Home is filled with second chances. Each sculpture begins with a discarded object—metal rusted thin, concrete crumbled by time, materials warped by weather and neglect. Their surfaces record everything that has shaped them, echoing the ways our bodies and our communities carry the marks of their experiences.
Inspired by how creatures build homes from whatever is at hand, Rabin combines found forms with plant and animal fibers to reimagine these unwanted objects as shelters—structures that might still protect, cradle, or hold. By transforming what is ruined into something resilient, the work asks how we might rebuild the structures in our lives that have been fractured. It imagines repair not as restoration to a previous state, but as an evolving, adaptive way forward.

About Jennifer Rabin:
Jennifer Rabin is a mixed-media sculptor who works with objects that have been discarded and forgotten, having outlived their intended purpose. Using a broad range of plant and animal fibers, Rabin reimagines these unwanted objects as shelters, places of safety that can once again support life. This act of reclamation is a testament to rebuilding and resiliency. By making something whole out of something broken, she creates refuge from ruin.

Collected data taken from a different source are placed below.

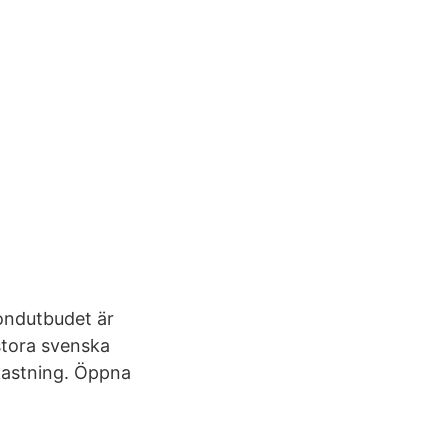
fondutbudet är
 stora svenska
kastning. Öppna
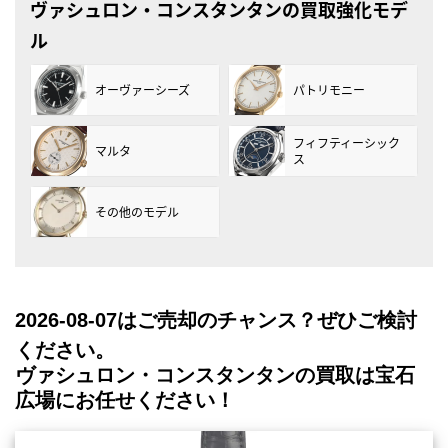
ヴァシュロン・コンスタンタンの買取強化モデ
ル
オーヴァーシーズ
パトリモニー
フィフティーシック
マルタ
ス
その他のモデル
2026-08-07
はご売却のチャンス？ぜひご検討
ください。
ヴァシュロン・コンスタンタンの買取は宝石
広場にお任せください！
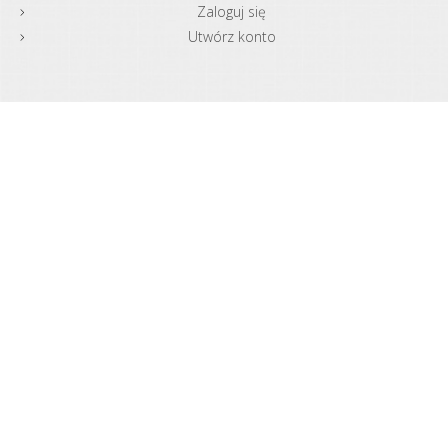
Zaloguj się
Utwórz konto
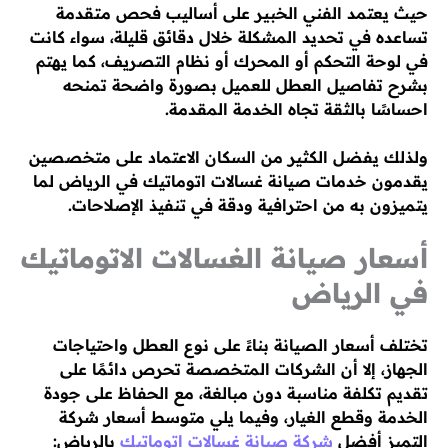
حيث يعتمد الفني الخبير على أساليب فحص متقدمة
تساعده في تحديد المشكلة خلال دقائق قليلة، سواء كانت
في لوحة التحكم أو المحرك أو نظام التصريف، كما يهتم
بشرح تفاصيل العطل للعميل بصورة واضحة تمنحه
احساسًا بالثقة تجاه الخدمة المقدمة.
ولذلك يفضل الكثير من السكان الاعتماد على متخصصين
يقدمون خدمات صيانة غسالات اتوماتيك في الرياض لما
يتميزون به من احترافية ودقة في تنفيذ الإصلاحات.
أسعار صيانة الغسالات الاتوماتيك
في الرياض
تختلف أسعار الصيانة بناءً على نوع العطل واحتياجات
الجهاز، إلا أن الشركات المتخصصة تحرص دائمًا على
تقديم تكلفة مناسبة دون مبالغة، مع الحفاظ على جودة
الخدمة وقطع الغيار، وفيما يلي متوسط أسعار شركة
التميز أفضل
شركة صيانة غسالات اتوماتيك
بالرياض:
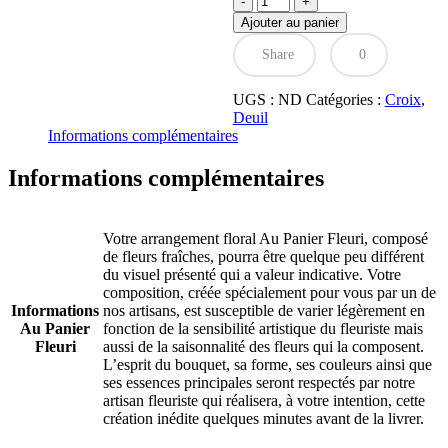
de
Ajouter au panier
Croix
de
Share
0
fleurs
tons
UGS :
ND
Catégories :
Croix
,
vert
Deuil
blanc
Informations complémentaires
Informations complémentaires
Votre arrangement floral Au Panier Fleuri, composé
de fleurs fraîches, pourra être quelque peu différent
du visuel présenté qui a valeur indicative. Votre
composition, créée spécialement pour vous par un de
Informations
nos artisans, est susceptible de varier légèrement en
Au Panier
fonction de la sensibilité artistique du fleuriste mais
Fleuri
aussi de la saisonnalité des fleurs qui la composent.
L’esprit du bouquet, sa forme, ses couleurs ainsi que
ses essences principales seront respectés par notre
artisan fleuriste qui réalisera, à votre intention, cette
création inédite quelques minutes avant de la livrer.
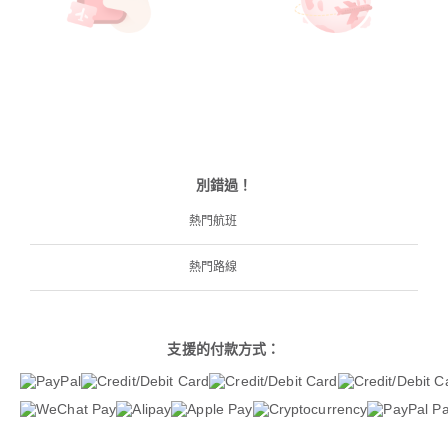
別錯過！
熱門航班
熱門路線
支援的付款方式：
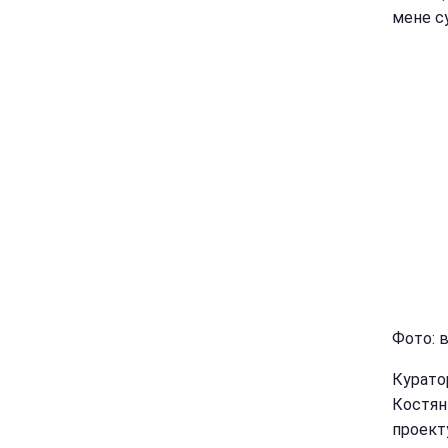
мене су
Фото: 
Курато
Костян
проекту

She has been an artist in residence at Caldera, Jentel Artist Residency, The Rensing Center, Pine Meadow Ranch, and The Oregon Historical Society. She has received grant support from the Regional Arts and Culture Council and The Oregon Community Foundation and was recently named a 2026 Visual Arts Fellow by the Oregon Arts Commission.
Jennifer has worked in the arts for almost fifteen years—as an arts writer (Oregon ArtsWatch, Hyperallergic, Variable West, Willamette Week), equity advocate, arts administrator, and public art collections manager. She lives in Portland, Oregon.